REDUCED POSTOPERATIVE PAIN
Some injuries are particularly painful, for example crush injuries of the foot or knee. Patients who have surgery to correct this type of injury will need a high level of analgesia post-operatively, and, although this can be provided by simple techniques such as morphine injections, these tend to produce nausea, constipation, sleep disturbances and, sometimes, mood changes and dysphoria. By incorporating a regional technique such as sciatic or femoral nerve block into the anesthesia all these complications can be reduced or eliminated; in addition, the period of awakening from general anesthesia (emergence) is typically much smoother, less stressful and more comfortable when all pain from the surgical site has been eliminated by a regional nerve block, rather than simply masked by systemic opioids.

REDUCED POSTOPERATIVE INFECTION
Inactive post-surgical patients lying in hospital beds are at significant risk for acquiring pneumonia. In general, opioids such as morphine cause respiratory depression and patients tend to breath less energetically than they should, exacerbating this risk. This is the reason why many post-trauma patients need routine respiratory therapy or incentive spirometry during convalescence. Reducing the amount of morphine needed generally reduces the incidence of respiratory depression and consequent pulmonary complications, and patients with good pain control provided by peripheral nerve blocks or epidural infusions require dramatically less morphine than they would otherwise.

The specific group of patients who have suffered painful rib fractures during their accident or during resuscitation, who have had chest drainage tubes placed, or who have had thoracic surgery represents a group at even greater risk of postoperative pneumonia. Painful chest injuries make it very difficult to cough breath deeply, and patients will often sit up in bed panting shallowly because it hurts to take proper breaths. This is a set-up for atalectasis, pulmonary infection and reduced oxygen supply; in many cases the appropriate use of regional techniques such as rib blocks or thoracic epidural infusions can make a significant positive difference, and can even make the difference between a successful recovery or death in elderly or frail injury victims.

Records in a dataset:
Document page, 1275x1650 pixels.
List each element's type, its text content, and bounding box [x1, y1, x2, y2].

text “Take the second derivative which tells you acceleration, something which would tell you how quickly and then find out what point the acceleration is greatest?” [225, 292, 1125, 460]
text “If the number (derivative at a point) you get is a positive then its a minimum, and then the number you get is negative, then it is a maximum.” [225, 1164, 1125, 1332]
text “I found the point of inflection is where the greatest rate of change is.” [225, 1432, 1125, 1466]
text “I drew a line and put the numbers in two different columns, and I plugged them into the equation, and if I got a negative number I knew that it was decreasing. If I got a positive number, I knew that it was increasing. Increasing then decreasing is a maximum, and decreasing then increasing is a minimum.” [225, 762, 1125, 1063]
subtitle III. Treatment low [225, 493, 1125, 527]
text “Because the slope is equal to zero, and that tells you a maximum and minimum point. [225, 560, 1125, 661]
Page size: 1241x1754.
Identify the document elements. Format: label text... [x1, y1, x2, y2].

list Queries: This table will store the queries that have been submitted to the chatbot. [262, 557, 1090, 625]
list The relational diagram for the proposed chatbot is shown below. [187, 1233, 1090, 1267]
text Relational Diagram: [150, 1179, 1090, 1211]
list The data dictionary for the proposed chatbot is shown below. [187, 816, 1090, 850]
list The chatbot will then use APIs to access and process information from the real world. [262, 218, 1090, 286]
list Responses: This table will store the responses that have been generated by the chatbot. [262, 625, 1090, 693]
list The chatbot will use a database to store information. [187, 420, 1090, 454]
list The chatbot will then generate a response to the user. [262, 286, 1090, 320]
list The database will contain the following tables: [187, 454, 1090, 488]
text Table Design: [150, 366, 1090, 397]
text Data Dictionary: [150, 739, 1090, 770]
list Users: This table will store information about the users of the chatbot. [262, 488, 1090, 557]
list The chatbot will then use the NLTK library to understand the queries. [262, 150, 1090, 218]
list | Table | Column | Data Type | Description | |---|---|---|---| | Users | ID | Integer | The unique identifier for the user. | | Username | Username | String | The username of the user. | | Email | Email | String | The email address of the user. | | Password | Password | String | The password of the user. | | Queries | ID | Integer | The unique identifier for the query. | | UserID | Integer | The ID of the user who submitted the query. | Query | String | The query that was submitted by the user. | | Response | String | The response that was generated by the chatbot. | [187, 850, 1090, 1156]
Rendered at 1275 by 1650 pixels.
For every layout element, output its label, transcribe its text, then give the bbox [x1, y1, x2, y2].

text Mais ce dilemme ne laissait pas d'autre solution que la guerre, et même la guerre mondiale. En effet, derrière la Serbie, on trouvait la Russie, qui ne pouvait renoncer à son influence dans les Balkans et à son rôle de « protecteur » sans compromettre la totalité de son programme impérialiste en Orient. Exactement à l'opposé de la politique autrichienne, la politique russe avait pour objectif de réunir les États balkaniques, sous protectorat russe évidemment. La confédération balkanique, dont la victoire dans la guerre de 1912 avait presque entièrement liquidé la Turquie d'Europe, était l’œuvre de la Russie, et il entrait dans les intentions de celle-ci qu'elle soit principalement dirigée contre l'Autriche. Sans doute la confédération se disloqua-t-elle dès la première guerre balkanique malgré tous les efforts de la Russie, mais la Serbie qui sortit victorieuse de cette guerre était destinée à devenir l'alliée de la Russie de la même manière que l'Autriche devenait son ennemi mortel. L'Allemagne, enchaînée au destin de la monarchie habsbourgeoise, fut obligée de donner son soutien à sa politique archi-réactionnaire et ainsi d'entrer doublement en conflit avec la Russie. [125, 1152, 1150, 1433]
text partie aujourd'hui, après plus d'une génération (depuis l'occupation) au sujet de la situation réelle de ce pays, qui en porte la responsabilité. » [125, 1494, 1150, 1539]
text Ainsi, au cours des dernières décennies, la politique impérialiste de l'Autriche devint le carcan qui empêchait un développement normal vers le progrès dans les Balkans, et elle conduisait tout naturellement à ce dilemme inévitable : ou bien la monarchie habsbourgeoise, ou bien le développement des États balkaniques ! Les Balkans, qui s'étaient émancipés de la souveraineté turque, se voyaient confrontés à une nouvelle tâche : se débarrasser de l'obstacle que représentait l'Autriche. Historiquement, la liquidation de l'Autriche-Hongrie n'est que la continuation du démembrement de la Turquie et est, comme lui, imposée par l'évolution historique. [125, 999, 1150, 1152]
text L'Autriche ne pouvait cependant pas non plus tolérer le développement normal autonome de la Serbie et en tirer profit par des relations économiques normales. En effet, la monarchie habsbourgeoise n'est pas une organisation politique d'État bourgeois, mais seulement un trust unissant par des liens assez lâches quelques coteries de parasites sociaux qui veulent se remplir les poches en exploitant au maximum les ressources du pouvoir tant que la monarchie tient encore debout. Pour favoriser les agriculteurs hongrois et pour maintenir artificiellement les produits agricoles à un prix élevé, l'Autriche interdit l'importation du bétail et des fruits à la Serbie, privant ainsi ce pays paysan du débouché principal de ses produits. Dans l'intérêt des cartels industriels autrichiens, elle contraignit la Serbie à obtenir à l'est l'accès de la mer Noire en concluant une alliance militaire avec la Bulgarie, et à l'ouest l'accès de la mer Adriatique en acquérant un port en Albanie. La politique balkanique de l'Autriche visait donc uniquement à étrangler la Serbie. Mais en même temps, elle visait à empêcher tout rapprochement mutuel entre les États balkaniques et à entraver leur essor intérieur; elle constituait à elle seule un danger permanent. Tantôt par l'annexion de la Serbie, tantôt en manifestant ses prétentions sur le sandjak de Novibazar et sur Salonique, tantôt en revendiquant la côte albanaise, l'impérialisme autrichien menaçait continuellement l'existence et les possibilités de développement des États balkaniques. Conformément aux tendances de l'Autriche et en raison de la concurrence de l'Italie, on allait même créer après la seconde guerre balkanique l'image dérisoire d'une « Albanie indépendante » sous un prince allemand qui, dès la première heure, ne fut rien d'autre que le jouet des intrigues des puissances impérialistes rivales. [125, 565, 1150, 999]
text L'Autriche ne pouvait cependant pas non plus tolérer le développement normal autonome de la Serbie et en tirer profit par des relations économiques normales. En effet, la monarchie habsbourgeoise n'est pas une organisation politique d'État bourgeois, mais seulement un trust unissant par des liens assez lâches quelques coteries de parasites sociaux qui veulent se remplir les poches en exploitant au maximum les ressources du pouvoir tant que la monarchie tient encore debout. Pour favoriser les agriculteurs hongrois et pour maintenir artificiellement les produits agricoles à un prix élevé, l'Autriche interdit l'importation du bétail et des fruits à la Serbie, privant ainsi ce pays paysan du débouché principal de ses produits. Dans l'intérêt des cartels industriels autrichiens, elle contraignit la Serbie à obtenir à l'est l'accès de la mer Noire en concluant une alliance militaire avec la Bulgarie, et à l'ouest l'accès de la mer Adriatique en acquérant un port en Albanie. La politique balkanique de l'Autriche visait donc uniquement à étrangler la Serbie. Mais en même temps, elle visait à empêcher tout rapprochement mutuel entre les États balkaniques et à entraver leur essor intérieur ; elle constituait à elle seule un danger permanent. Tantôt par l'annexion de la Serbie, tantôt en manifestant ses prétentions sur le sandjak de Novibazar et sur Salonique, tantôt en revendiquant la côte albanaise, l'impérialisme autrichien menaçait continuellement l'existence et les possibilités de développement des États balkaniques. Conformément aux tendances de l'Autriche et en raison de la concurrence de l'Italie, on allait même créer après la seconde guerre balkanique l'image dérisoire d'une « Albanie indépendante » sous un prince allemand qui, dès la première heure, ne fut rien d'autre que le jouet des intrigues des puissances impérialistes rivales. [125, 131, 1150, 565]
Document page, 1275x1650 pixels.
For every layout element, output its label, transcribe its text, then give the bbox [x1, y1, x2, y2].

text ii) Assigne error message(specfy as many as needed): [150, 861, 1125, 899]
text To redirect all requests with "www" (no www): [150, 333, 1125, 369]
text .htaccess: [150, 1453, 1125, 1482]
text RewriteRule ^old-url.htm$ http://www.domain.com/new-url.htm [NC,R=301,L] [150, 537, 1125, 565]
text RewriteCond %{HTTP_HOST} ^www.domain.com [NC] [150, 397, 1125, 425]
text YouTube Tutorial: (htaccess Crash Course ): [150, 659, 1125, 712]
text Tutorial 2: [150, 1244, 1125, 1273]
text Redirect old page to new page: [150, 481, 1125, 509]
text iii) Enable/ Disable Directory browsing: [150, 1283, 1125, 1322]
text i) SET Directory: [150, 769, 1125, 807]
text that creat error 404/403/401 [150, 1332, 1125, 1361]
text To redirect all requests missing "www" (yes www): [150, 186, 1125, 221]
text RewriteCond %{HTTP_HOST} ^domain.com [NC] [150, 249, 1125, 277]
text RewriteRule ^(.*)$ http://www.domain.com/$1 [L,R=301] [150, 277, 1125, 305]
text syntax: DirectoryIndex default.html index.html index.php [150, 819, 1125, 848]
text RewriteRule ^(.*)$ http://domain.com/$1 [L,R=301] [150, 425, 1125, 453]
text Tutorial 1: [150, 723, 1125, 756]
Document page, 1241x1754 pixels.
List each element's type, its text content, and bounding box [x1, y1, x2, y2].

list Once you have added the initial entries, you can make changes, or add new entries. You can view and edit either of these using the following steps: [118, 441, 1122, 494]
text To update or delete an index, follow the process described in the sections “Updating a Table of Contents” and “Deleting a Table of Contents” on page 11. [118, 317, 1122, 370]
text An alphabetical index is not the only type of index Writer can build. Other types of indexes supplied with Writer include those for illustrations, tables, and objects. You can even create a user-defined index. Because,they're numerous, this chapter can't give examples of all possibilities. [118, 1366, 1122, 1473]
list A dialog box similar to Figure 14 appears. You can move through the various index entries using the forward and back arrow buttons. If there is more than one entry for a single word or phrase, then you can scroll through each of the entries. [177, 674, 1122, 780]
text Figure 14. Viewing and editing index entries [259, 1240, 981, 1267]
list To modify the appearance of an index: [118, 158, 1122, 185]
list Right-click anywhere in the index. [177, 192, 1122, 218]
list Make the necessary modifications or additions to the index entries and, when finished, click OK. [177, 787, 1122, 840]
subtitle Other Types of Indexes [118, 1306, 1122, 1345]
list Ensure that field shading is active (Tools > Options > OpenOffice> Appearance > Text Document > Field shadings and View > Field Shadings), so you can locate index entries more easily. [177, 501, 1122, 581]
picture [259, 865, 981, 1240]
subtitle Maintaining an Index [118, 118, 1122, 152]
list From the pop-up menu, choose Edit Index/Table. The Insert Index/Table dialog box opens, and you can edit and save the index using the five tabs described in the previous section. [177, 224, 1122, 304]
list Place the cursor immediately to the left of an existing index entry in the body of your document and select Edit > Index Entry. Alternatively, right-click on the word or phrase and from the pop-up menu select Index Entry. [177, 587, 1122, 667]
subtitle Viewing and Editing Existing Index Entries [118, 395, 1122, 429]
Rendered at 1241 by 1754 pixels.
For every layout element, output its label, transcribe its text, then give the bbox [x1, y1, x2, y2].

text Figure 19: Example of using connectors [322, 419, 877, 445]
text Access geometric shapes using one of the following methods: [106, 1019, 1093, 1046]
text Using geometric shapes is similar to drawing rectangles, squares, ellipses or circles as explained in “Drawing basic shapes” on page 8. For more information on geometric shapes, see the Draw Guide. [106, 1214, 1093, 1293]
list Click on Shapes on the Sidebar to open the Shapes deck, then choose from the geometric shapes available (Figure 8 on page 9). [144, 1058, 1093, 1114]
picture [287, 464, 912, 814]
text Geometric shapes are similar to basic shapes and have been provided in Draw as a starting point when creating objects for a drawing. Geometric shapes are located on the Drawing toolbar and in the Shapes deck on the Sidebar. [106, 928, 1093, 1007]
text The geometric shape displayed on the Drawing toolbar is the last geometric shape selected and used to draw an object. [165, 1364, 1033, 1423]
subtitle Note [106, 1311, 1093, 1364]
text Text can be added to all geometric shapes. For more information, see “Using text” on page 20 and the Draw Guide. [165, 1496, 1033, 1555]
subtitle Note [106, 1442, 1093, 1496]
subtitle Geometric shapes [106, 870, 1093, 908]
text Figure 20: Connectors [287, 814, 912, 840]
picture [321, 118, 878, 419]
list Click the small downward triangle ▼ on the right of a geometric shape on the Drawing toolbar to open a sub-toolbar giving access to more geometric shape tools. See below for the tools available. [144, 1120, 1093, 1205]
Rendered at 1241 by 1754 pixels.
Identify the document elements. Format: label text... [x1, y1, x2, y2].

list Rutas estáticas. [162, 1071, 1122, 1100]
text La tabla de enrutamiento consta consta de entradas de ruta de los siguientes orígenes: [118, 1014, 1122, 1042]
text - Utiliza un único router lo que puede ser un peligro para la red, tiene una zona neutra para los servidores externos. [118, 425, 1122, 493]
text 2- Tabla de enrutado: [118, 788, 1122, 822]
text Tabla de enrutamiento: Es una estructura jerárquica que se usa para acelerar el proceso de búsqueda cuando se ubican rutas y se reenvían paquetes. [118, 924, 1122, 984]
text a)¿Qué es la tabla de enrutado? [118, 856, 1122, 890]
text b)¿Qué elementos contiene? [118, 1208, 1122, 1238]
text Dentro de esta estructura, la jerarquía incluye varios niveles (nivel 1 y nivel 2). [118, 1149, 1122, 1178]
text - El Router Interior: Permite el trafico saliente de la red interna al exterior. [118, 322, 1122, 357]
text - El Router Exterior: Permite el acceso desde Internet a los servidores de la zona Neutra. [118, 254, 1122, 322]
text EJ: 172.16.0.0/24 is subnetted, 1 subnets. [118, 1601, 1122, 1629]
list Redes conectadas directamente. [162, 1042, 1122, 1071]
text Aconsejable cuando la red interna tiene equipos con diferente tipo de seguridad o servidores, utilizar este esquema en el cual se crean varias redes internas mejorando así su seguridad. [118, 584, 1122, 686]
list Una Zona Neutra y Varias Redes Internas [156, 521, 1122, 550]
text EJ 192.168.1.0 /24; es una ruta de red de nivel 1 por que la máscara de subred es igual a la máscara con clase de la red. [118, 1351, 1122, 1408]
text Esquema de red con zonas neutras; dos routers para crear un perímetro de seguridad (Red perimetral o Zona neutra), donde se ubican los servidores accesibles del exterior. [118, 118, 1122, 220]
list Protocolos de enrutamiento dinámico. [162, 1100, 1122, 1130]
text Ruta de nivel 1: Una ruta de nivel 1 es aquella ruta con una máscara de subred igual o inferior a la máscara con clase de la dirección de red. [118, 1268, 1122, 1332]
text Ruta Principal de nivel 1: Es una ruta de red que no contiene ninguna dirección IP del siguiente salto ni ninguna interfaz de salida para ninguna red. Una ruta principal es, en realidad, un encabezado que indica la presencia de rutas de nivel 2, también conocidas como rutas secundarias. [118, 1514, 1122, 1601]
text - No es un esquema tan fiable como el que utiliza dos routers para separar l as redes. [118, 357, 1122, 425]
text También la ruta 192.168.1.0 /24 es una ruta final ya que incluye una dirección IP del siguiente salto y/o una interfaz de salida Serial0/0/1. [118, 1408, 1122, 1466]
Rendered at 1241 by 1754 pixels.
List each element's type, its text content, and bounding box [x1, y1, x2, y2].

Tasks and exercises
1/ In the text on postoperative pain and infection, which regional techniques are named for patients with painful chest injuries?
2/ Pick up the text on postoperative pain and infection after its last sentence and continue it.

Written answers
1/ Rib blocks or thoracic epidural infusions.

2/
IMPROVED HEALING
Traumatic amputation of finger, hand or even arm can often be repaired surgically if the victim can be transported to an appropriate hospital quickly enough. The surgery is delicate and quite time-consuming, and the goal is to restore blood circulation to the amputated tissues as quickly as possible. The body has a natural defense against blood loss after amputation and that is vasospasm, intense vasoconstriction causing arteries to clamp down in response to the stress of injury to reduce the amount of blood loss. Although this is beneficial acutely at the time of injury, it does not help in recovery and vasospasm or vasoconstriction is a feared complication of the surgical repair, starving the surgical wound of the blood needed for healing. One of the effects of regional nerve blocks using local anesthetics is sympathectomy, the elimination of vasoconstriction provoked by sympathetic responses to stress. For this reason, many surgeons request that regional blocks be used in patients undergoing re-implantation or reconstructive procedures in order to improve wound healing and to increase the chances of a successful graft.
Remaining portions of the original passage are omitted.